A tecnologia continuará a ser um factor disruptivo, criando não só riscos, mas também oportunidades. A adopção de tecnologias emergentes poderá ser um diferencial competitivo, mas também uma fonte de vulnerabilidade se não for eficazmente gerida.

«As empresas portuguesas enfrentam um horizonte onde os riscos geopolíticos, económicos e financeiros se entrelaçam com crescente complexidade. A necessidade de adaptação e a prontidão para a mudança não são apenas uma questão de estratégia, mas de sobrevivência e sucesso a longo prazo. A capacidade de antecipar e responder proactivamente determinará a sua resiliência e capacidade de inovar e liderar num mercado global em constante transformação», alerta Fernando Chaves.

 

O caminho para a resiliência

Os dados mostram que cerca de 39% das empresas nacionais atribuem elevada importância à gestão de riscos, o que representa uma quebra de 11% face ao anterior, sendo este o valor mais baixo desde 2018. Apenas 12% atribuem pouca importância a esta temática, com 49% a afirmarem que atribuem importância suficiente.

Relativamente ao orçamento alocado para a gestão de riscos, também em 2024 se verifica um decréscimo do número de empresas que afirma ter aumentado este valor, sendo que apenas 27% o fez (contra os 39% registados em 2023).

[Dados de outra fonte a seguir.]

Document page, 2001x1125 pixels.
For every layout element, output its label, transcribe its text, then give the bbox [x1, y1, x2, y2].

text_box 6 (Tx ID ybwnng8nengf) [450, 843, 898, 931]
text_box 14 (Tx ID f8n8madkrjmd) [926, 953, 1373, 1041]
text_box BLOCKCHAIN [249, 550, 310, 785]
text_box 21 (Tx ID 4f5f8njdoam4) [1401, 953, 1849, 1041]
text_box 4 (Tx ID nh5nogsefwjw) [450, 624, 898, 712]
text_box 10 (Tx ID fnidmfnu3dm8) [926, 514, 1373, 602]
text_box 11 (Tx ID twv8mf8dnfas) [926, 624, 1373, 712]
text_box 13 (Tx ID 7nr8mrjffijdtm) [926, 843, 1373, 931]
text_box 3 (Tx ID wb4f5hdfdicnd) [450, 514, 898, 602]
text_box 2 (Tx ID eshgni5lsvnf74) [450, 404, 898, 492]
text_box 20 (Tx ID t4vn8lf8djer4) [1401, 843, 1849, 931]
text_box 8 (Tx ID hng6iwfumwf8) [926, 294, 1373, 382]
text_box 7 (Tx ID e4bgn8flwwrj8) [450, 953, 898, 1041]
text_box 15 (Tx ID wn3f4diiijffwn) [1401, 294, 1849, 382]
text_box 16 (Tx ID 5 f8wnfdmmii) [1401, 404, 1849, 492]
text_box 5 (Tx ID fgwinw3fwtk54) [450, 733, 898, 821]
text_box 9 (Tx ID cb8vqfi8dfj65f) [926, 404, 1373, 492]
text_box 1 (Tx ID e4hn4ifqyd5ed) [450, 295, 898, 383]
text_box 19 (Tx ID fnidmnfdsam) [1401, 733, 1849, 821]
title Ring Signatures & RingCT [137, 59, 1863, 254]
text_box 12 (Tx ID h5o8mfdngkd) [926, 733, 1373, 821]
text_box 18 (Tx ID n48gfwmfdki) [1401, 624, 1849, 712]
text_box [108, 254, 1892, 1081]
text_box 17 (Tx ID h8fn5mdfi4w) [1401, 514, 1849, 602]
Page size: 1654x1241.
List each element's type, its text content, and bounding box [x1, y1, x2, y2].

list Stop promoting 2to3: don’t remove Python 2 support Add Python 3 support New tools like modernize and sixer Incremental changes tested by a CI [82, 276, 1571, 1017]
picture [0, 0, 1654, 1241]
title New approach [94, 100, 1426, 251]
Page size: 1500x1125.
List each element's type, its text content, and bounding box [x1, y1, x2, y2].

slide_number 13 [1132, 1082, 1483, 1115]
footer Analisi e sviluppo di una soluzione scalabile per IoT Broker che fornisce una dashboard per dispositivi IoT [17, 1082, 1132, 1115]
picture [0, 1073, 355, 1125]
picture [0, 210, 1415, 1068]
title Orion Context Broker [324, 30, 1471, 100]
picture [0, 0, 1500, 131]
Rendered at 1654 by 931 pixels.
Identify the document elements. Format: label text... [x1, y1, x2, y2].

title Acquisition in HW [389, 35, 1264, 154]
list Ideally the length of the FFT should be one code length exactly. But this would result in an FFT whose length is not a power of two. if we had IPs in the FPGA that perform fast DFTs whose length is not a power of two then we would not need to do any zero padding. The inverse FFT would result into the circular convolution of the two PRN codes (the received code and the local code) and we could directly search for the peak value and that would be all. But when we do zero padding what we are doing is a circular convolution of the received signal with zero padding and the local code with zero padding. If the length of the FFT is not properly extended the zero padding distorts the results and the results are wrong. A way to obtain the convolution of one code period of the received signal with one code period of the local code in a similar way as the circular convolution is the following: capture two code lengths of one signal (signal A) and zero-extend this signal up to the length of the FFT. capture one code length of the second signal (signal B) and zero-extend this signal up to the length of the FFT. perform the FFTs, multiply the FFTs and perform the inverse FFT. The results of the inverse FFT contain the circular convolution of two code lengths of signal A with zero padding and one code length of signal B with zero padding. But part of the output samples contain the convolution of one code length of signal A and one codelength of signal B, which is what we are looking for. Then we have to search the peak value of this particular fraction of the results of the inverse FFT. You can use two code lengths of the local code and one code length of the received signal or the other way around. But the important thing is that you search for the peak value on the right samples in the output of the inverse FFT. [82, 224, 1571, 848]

O valor estabilizou em grande parte das empresas (49%), com 22% a afirmarem não saber qual o valor orçamentado.

«A gestão de risco está cada vez mais associada à resiliência das empresas, sendo que a existência de uma política formal e transversal é um dos factores mais relevantes para a sua sobrevivência ou continuidade», diz Fernando Chaves.

«Uma gestão de riscos mais eficaz permite que as empresas estejam melhor preparadas para enfrentar um mundo cada vez mais complexo e volátil. Será importante perceber ao longo dos próximos anos se o investimento concretizado se materializou numa maior capacidade de adaptação das empresas e superação do quadro económico exigente vivido actualmente», conclui.

 

Participaram no estudo, que decorreu durante Dezembro de 2023 e Janeiro de 2024, 134 representantes de um leque diferenciado de organizações, pertencentes a diversos sectores de actividade.